Members of the local Iranian community are expressing mixed reactions of hope, uncertainty and worry over what happens next following strikes over the weekend by U.S. and Israeli forces on Iran.
Saeed Shafiyan-Rad is the president of the Iranian Association of Boston, a non-profit that’s not affiliated with any political or religious organizations. The IAB has been vocal in condemning the Iranian government’s recent crackdowns against protestors.
Shafiyan-Rad said many in the Iranian community in the U.S., Canada and elsewhere celebrated the strikes, which resulted in the death of Iran’s supreme leader, Ayatollah Ali Khamenei.
But now comes the hard part, he said: figuring out where things go from here.
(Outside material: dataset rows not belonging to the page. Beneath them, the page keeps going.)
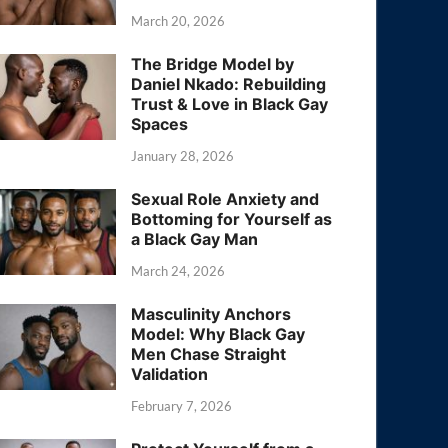
March 20, 2026
The Bridge Model by
Daniel Nkado: Rebuilding
Trust & Love in Black Gay
Spaces
January 28, 2026
Sexual Role Anxiety and
Bottoming for Yourself as
a Black Gay Man
March 24, 2026
Masculinity Anchors
Model: Why Black Gay
Men Chase Straight
Validation
February 7, 2026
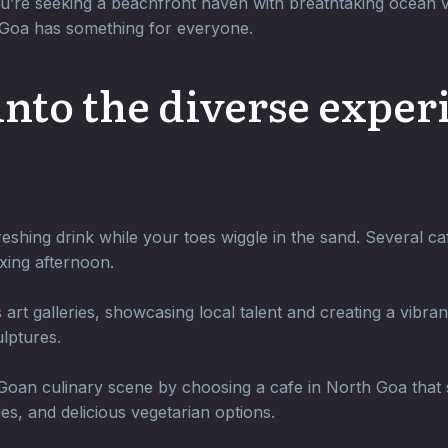
u’re seeking a beachfront haven with breathtaking ocean vi
h Goa has something for everyone.
 into the diverse expe
eshing drink while your toes wiggle in the sand. Several ca
xing afternoon.
rt galleries, showcasing local talent and creating a vibra
lptures.
oan culinary scene by choosing a cafe in North Goa that sp
ies, and delicious vegetarian options.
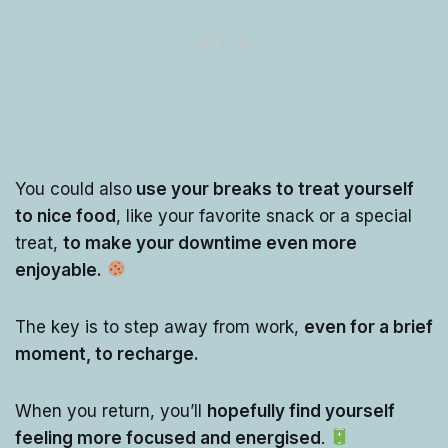
You could also
use your breaks to treat yourself
to nice food
, like your favorite snack or a special
treat,
to make your downtime even more
enjoyable.
The key is to step away from work,
even for a brief
moment, to recharge.
When you return, you’ll
hopefully find yourself
feeling more focused and energised
.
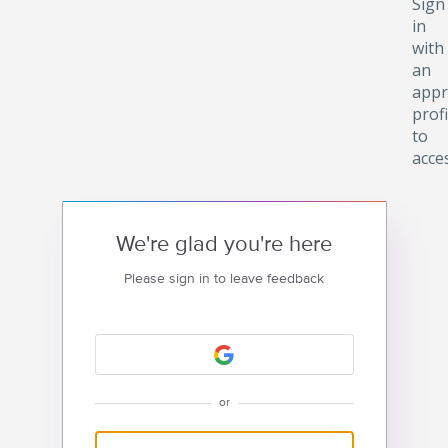
Sign
in
with
an
appr
profi
to
acce
We're glad you're here
Please sign in to leave feedback
or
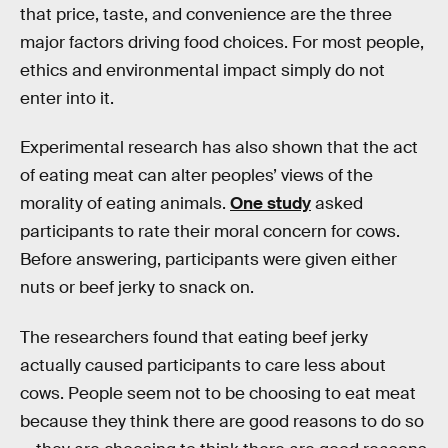
that price, taste, and convenience are the three
major factors driving food choices. For most people,
ethics and environmental impact simply do not
enter into it.
Experimental research has also shown that the act
of eating meat can alter peoples’ views of the
morality of eating animals.
One study
asked
participants to rate their moral concern for cows.
Before answering, participants were given either
nuts or beef jerky to snack on.
The researchers found that eating beef jerky
actually caused participants to care less about
cows. People seem not to be choosing to eat meat
because they think there are good reasons to do so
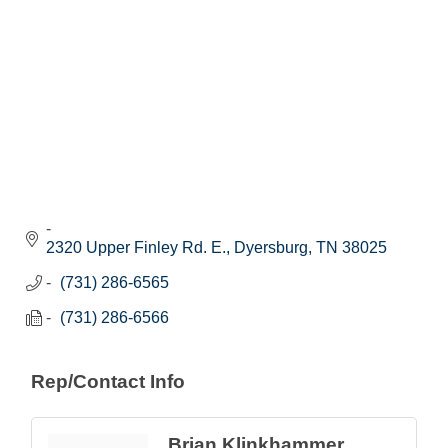
2320 Upper Finley Rd. E.
Dyersburg
TN
38025
(731) 286-6565
(731) 286-6566
Rep/Contact Info
Brian Klinkhammer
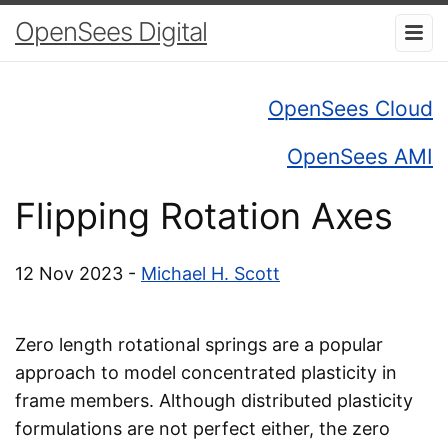
OpenSees Digital
OpenSees Cloud
OpenSees AMI
Flipping Rotation Axes
12 Nov 2023 -
Michael H. Scott
Zero length rotational springs are a popular
approach to model concentrated plasticity in
frame members. Although distributed plasticity
formulations are not perfect either, the zero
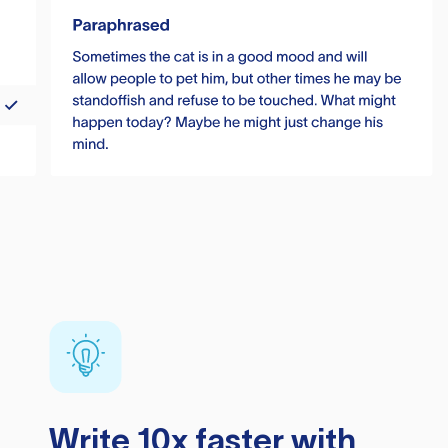
Write 10x faster with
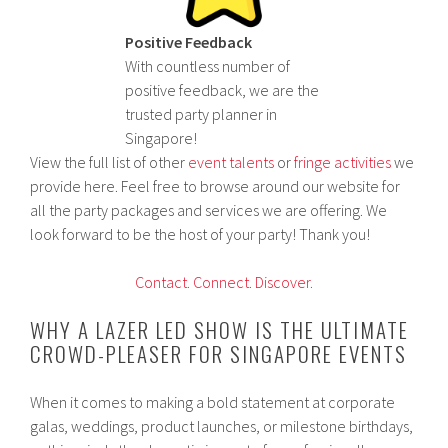
Positive Feedback
With countless number of
positive feedback, we are the
trusted party planner in
Singapore!
View the full list of other
event talents
or
fringe activities
we
provide here. Feel free to browse around our website for
all the party packages and services we are offering. We
look forward to be the host of your party! Thank you!
Contact.
Connect.
Discover.
WHY A LAZER LED SHOW IS THE ULTIMATE
CROWD-PLEASER FOR SINGAPORE EVENTS
When it comes to making a bold statement at corporate
galas, weddings, product launches, or milestone birthdays,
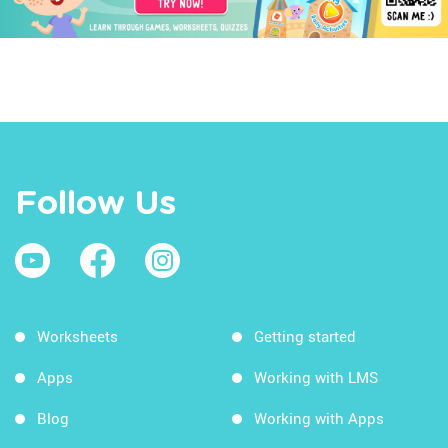
Follow Us
Worksheets
Getting started
Apps
Working with LMS
Blog
Working with Apps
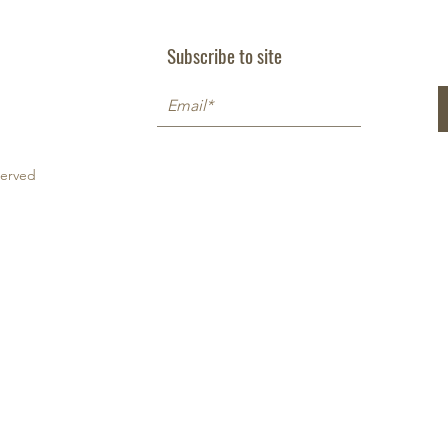
Subscribe to site
served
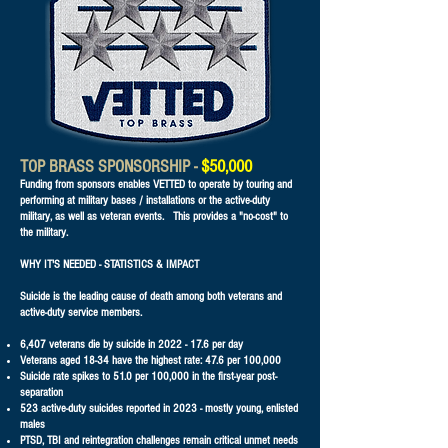
TOP BRASS SPONSORSHIP -
$50,000
Funding from sponsors enables VETTED to operate by touring and
performing at military bases / installations or the active-duty
military, as well as veteran events. This provides a "no-cost" to
the military.
WHY IT'S NEEDED - STATISTICS & IMPACT
Suicide is the leading cause of death among both veterans and
active-duty service members.
6,407 veterans die by suicide in
2022 - 17.6
per day
Veterans aged 18-34 have the highest rate: 47.6 per 100,000
Suicide rate spikes to 51.0 per 100,000 in the first-year post-
separation
523 active-duty suicides reported in 2023 - mostly young, enlisted
males
PTSD, TBI and reintegration challenges remain critical unmet needs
“Working out, well, who’s next? What’s gonna happen?” Shafiyan-Rad said. “Those are some of the questions that still exist for myself as well as other Iranians in New England as well as… who’s gonna fill up that vacuum?”
While he’s hopeful that democratic norms will take hold in Iran, he believes deploying U.S. ground forces in the country would be a mistake.
“It’s going to be much, much more difficult and the [casualties] for American people would be much higher,” Shafiyan-Rad said. “And I hope they don’t make that decision because I don’t think it’s wise to make that decision.”
While there were demonstrations of support for the military strikes, others within the Iranian American community were more reserved.
Reza Sadr of Newton still has family in Iran. He’s been following the news anxiously and describes his feelings as complicated.
While he disagrees with the Islamic regime, he isn’t sure the U.S. military intervention will improve things.
“I don’t personally think that either the present government of the United States, or especially the Israeli government, is on the right side of history,” he said.
Sadr would like to see the entire government overthrown, but worries it may come back even stronger if that is unsuccessful.
Amin Feizpour is the founder of the Iran Circle, a non-profit aimed at facilitating conversations around politics, culture and history across the Iranian diaspora.
He’s avoided going to Iran since he moved here for fear of getting arrested over his anti-regime stance. But he lands somewhere in the middle of the current conflict.
“You don’t have to be on [Israeli Prime Minister Benjamin] Netanyahu’s side, and you don’t have to be on the Islamist regime’s side,” he said. “You can have a third way, you can have a discussion about what are the alternative solutions for the situation in Iran.”